What needs to be done: Render the data below as a numbered list with the blank lines dropped, and leave the pictures out.

Entries provided:
——
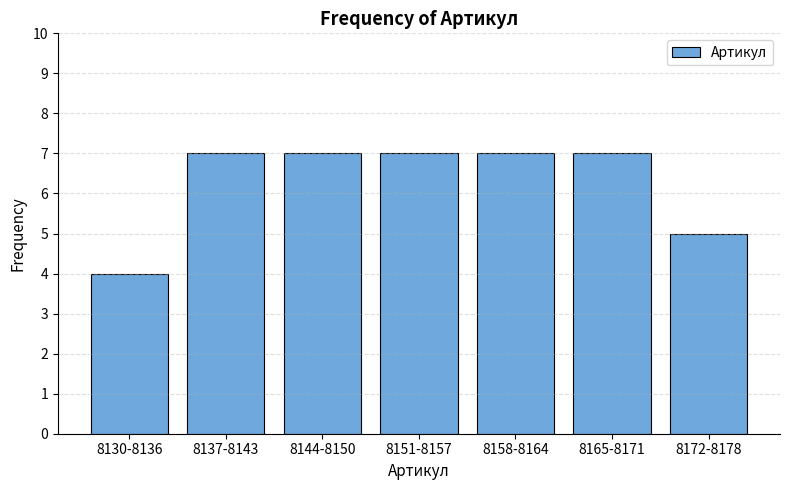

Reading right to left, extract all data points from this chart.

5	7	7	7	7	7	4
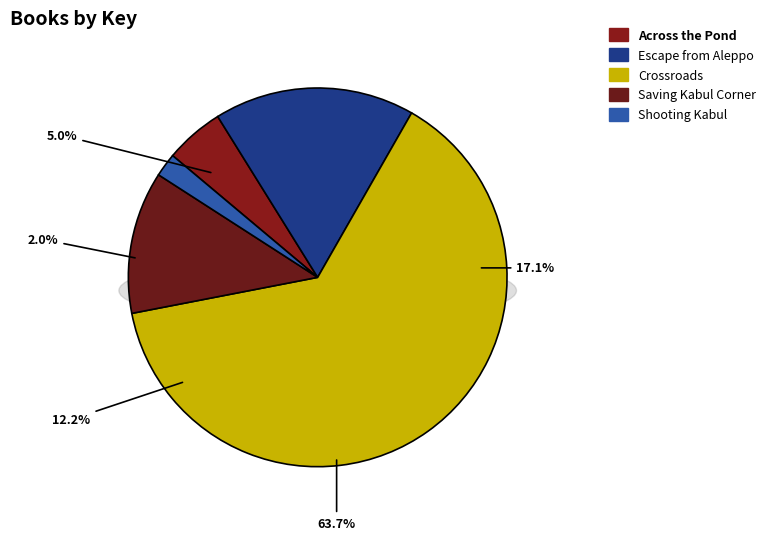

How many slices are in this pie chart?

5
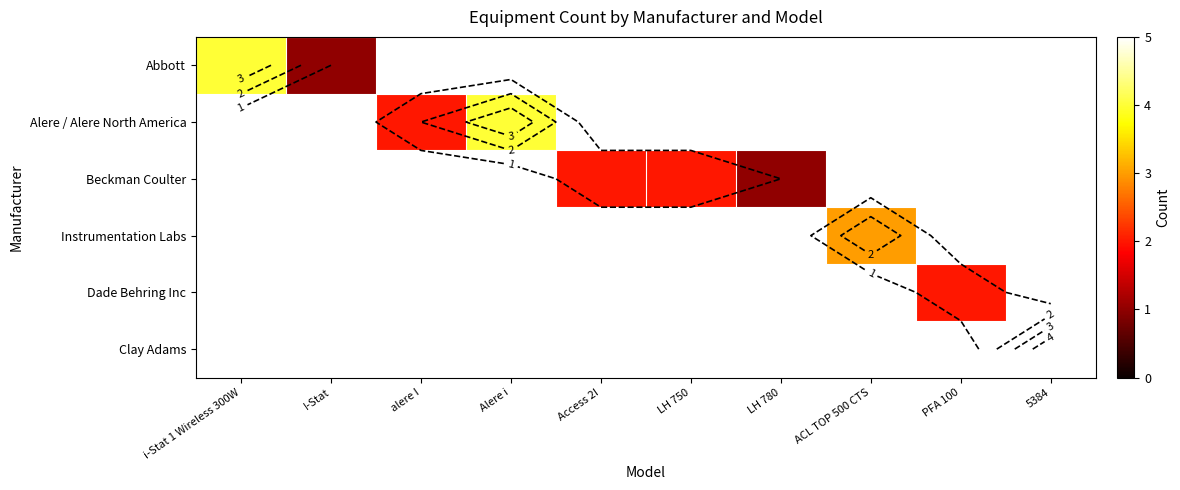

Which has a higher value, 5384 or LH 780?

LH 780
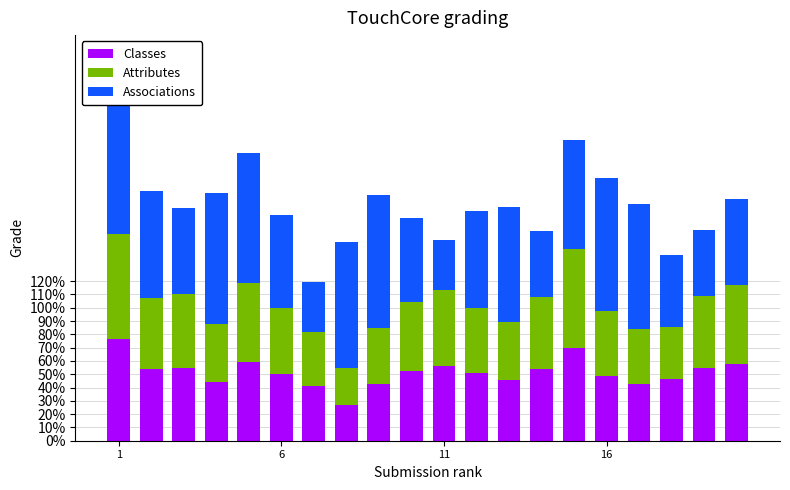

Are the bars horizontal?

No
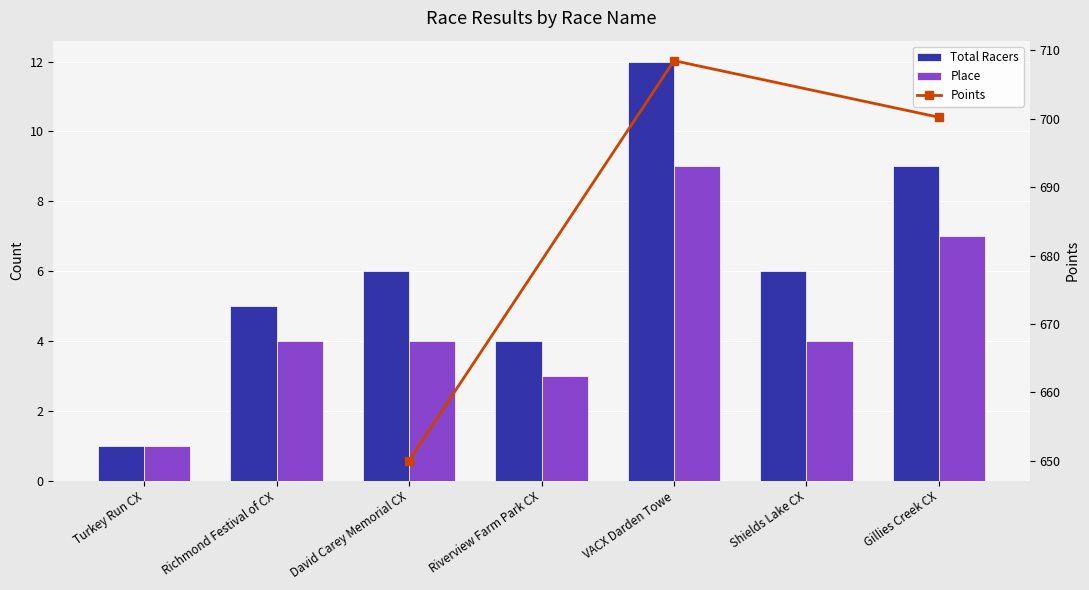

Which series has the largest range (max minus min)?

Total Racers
——
Reply:
1. Reading right to left, extract all data points from this chart.
2. 5	7	7	7	7	7	4
3. How many slices are in this pie chart?
4. 5
5. Which has a higher value, 5384 or LH 780?
6. LH 780
7. Are the bars horizontal?
8. No
9. Which series has the largest range (max minus min)?
10. Total Racers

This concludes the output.